● Provided information:
*-*-*
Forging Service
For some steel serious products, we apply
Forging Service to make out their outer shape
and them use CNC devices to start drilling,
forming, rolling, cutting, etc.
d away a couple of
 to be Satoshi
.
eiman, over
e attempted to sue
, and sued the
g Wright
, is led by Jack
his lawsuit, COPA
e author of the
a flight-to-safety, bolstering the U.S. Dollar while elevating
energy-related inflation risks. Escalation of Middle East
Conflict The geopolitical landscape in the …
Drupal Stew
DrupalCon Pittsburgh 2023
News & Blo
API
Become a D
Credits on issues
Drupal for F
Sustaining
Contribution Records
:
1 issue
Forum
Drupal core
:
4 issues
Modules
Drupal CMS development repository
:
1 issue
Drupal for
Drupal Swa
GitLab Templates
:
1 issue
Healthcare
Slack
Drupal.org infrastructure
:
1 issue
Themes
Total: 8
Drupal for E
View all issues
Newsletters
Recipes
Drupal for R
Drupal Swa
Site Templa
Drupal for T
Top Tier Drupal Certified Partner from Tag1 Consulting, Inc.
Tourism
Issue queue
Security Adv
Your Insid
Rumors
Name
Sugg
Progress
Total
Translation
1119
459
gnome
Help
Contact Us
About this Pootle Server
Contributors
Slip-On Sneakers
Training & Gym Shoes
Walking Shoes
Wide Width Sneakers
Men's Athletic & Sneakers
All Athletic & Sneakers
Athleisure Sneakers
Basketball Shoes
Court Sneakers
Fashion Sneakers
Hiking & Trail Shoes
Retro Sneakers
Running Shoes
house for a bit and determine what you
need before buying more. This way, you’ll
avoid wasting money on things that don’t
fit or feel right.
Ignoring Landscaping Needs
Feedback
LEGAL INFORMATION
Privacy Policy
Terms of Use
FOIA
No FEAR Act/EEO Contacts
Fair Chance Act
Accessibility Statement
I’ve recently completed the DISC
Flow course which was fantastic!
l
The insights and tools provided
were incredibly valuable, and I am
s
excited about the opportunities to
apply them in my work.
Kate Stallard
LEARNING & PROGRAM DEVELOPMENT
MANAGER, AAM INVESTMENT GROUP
*-*-*
● What to work on:
Reproduce every line of all the rows above without changing anything.

● Solved exercise:
Forging Service
For some steel serious products, we apply
Forging Service to make out their outer shape
and them use CNC devices to start drilling,
forming, rolling, cutting, etc.
d away a couple of
 to be Satoshi
.
eiman, over
e attempted to sue
, and sued the
g Wright
, is led by Jack
his lawsuit, COPA
e author of the
a flight-to-safety, bolstering the U.S. Dollar while elevating
energy-related inflation risks. Escalation of Middle East
Conflict The geopolitical landscape in the …
Drupal Stew
DrupalCon Pittsburgh 2023
News & Blo
API
Become a D
Credits on issues
Drupal for F
Sustaining
Contribution Records
:
1 issue
Forum
Drupal core
:
4 issues
Modules
Drupal CMS development repository
:
1 issue
Drupal for
Drupal Swa
GitLab Templates
:
1 issue
Healthcare
Slack
Drupal.org infrastructure
:
1 issue
Themes
Total: 8
Drupal for E
View all issues
Newsletters
Recipes
Drupal for R
Drupal Swa
Site Templa
Drupal for T
Top Tier Drupal Certified Partner from Tag1 Consulting, Inc.
Tourism
Issue queue
Security Adv
Your Insid
Rumors
Name
Sugg
Progress
Total
Translation
1119
459
gnome
Help
Contact Us
About this Pootle Server
Contributors
Slip-On Sneakers
Training & Gym Shoes
Walking Shoes
Wide Width Sneakers
Men's Athletic & Sneakers
All Athletic & Sneakers
Athleisure Sneakers
Basketball Shoes
Court Sneakers
Fashion Sneakers
Hiking & Trail Shoes
Retro Sneakers
Running Shoes
house for a bit and determine what you
need before buying more. This way, you’ll
avoid wasting money on things that don’t
fit or feel right.
Ignoring Landscaping Needs
Feedback
LEGAL INFORMATION
Privacy Policy
Terms of Use
FOIA
No FEAR Act/EEO Contacts
Fair Chance Act
Accessibility Statement
I’ve recently completed the DISC
Flow course which was fantastic!
l
The insights and tools provided
were incredibly valuable, and I am
s
excited about the opportunities to
apply them in my work.
Kate Stallard
LEARNING & PROGRAM DEVELOPMENT
MANAGER, AAM INVESTMENT GROUP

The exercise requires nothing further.